Wetlands quality and spatial distribution are being threatened by anthropogenic drivers in addition to the emerging threats of climate change. In this study, selected heavy metals (Cd, Cr, Cu, Ni, Pb and Zn) in soils from Lagos lagoon wetlands were investigated to assess spatial distribution, ecological and health risks. The data obtained were subjected to statistical analysis using GraphPad 7.0 and SPSS 22.0. Spatial distribution mapping of heavy metals was performed using ArcGIS10.0 (ESRI, Redlands, CA, USA) with Kriging interpolation. Results showed that heavy metals in the soil varied significantly (p<0.05). The contamination factors (CF) were generally low with the values for Cr, Ni, Cu, and Zn very low (<1). The CF values for some of the sampling points showed that the soils are generally moderately contaminated by Pb, Cd and Cu. The modified degree of contamination of Pb (2.35) indicates a moderate degree of contamination while that of Cd (12.60) indicates a high degree of contamination of these wetland soils. The potential ecological risk index (RI) of Pb, Cd, Cr, Ni, Cu and Zn were 70.40, 2264.40, 0.68, 1.55, 13.65, and 2.29, respectively.
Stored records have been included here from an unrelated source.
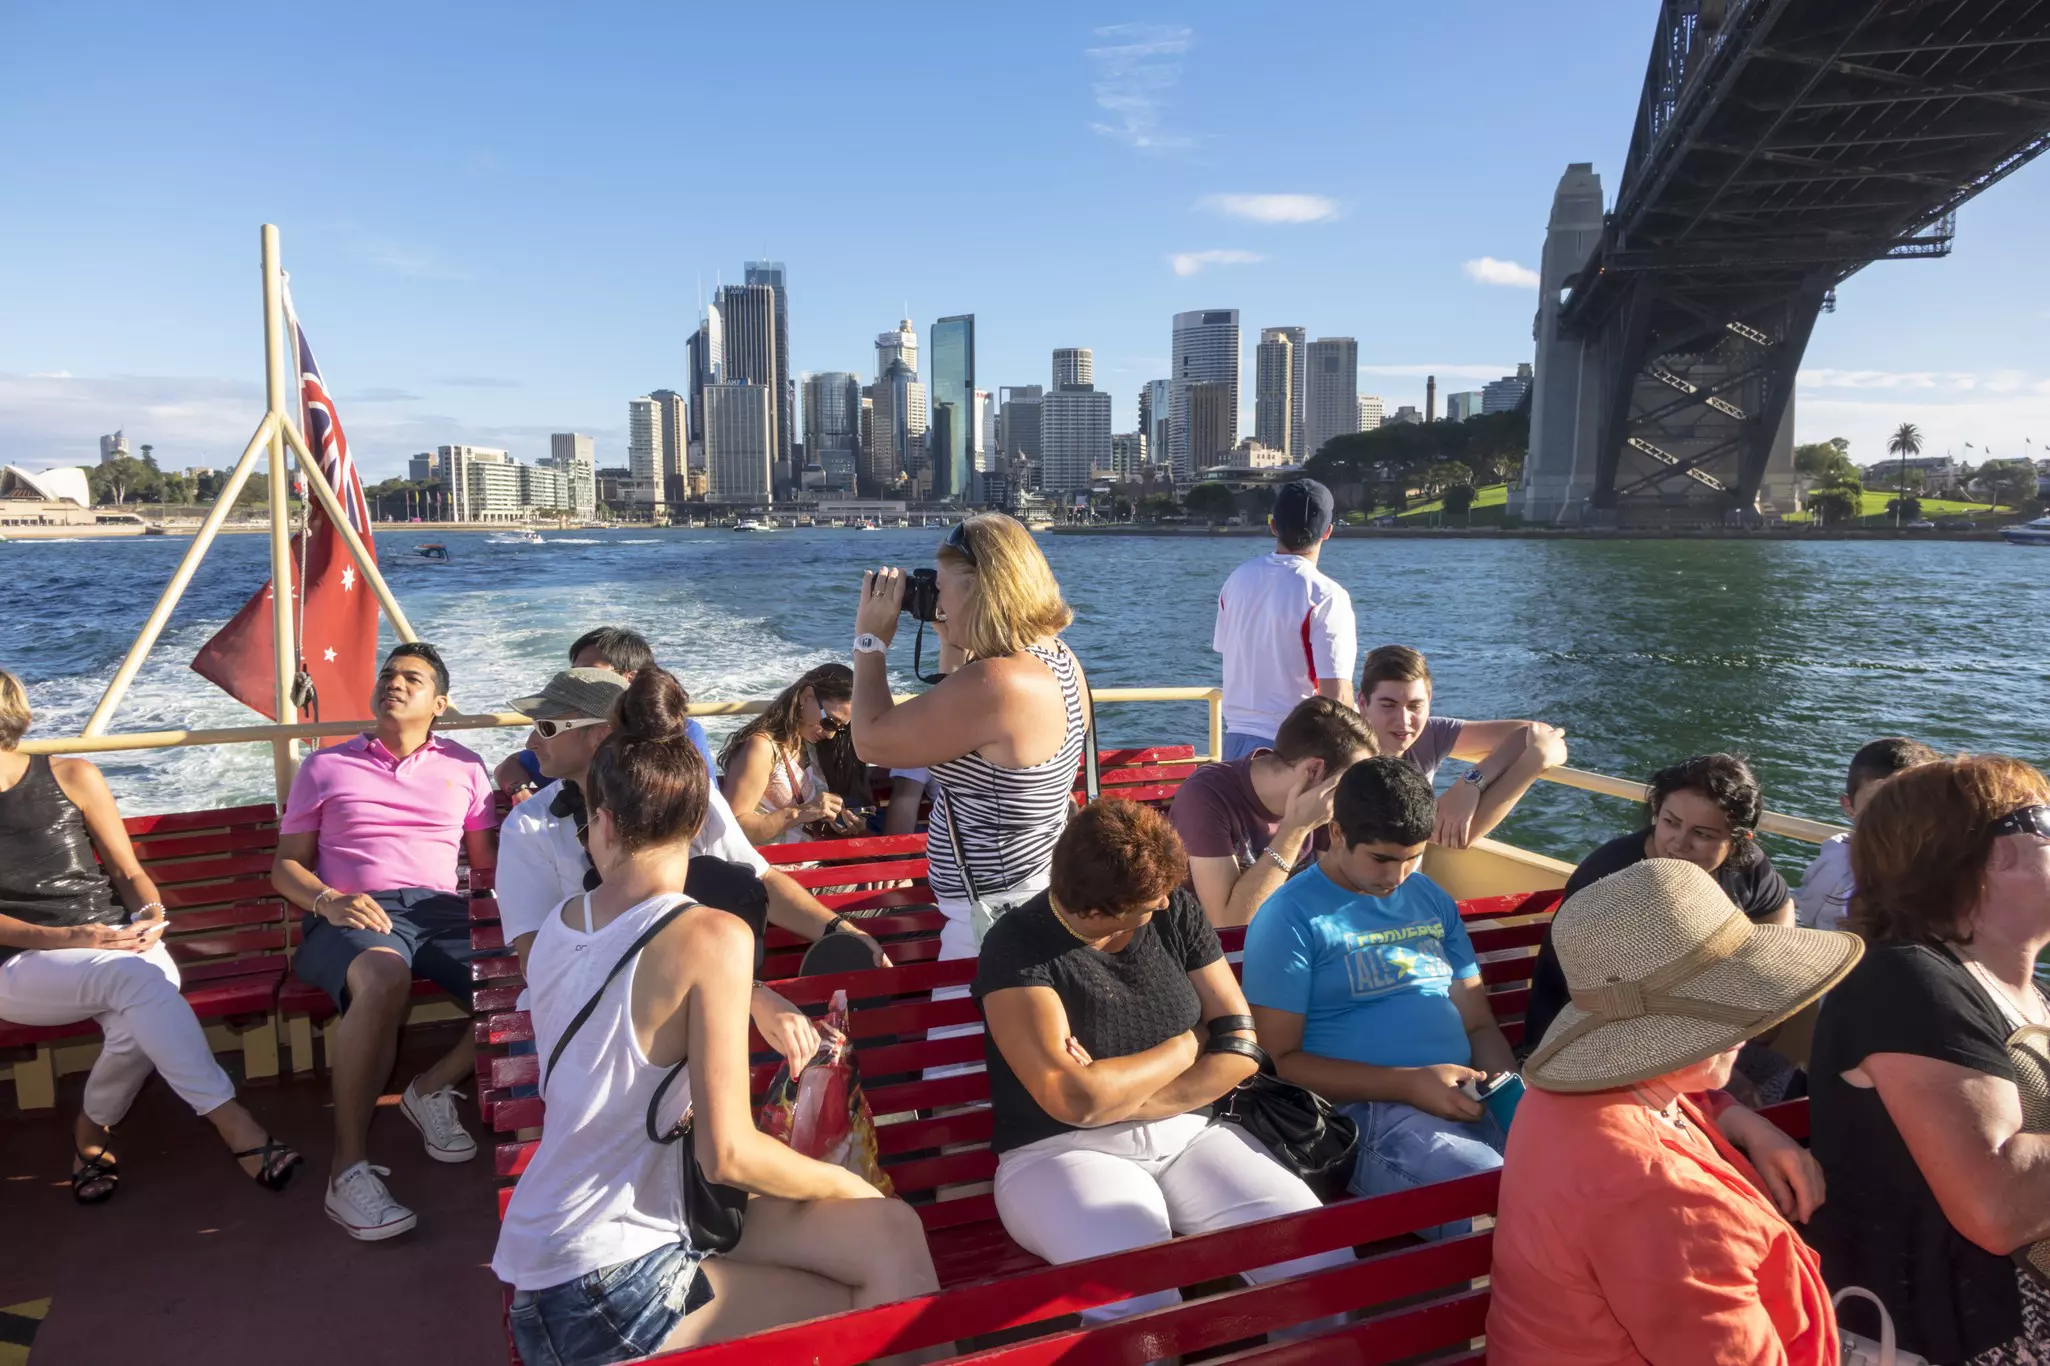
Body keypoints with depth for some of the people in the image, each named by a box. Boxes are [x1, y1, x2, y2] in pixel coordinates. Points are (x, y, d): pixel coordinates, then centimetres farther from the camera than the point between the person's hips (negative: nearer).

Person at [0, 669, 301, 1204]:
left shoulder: (72, 777, 8)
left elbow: (127, 872, 14)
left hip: (117, 942, 2)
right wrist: (67, 938, -18)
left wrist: (150, 911, -9)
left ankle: (92, 1129, -9)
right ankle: (231, 1121, -35)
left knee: (139, 1010, -35)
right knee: (136, 979, -35)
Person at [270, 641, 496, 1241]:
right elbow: (285, 865, 13)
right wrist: (326, 901, -8)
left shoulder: (464, 767, 20)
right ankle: (349, 1169, -31)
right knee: (383, 978, -40)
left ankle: (434, 1088, -2)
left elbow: (488, 864, 15)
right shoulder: (325, 767, 18)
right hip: (352, 916, -2)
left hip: (441, 908, 3)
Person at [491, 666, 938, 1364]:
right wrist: (842, 1183, -4)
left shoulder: (556, 926, 2)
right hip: (604, 1289, -7)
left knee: (892, 1230, 5)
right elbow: (728, 1153, -20)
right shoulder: (712, 937, -20)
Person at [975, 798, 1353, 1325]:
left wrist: (1120, 1094, -13)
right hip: (1062, 1152, -4)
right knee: (1137, 1297, -35)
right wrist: (1187, 1045, -6)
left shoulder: (1176, 912, 4)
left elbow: (1240, 1045, 0)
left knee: (1320, 1252, -19)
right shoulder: (1017, 947, -13)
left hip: (1188, 1134, 5)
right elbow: (1075, 1100, -21)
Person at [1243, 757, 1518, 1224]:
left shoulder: (1432, 900, 16)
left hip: (1470, 1099, 6)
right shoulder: (1291, 918, -4)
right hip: (1367, 1110, -6)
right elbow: (1278, 1061, -7)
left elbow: (1478, 1023, 18)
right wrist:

The RI for Pb, Cr, Ni, Cu and Zn were less than 100, hence, low, while the RI value of Cd was a very high risk (RI ≥ 400). Soils from this wetland’s areas show serious significant potential ecological risk due to Cd. Additionally, children were more susceptible to the potential health risk irrespective of the carcinogenic or non – carcinogenic risk. There were no significant carcinogenic and non – carcinogenic risks for adults and children. This wetland assessment provided important information for policymaking to reduce the potential effects of soil contamination on humans and the eco-environment.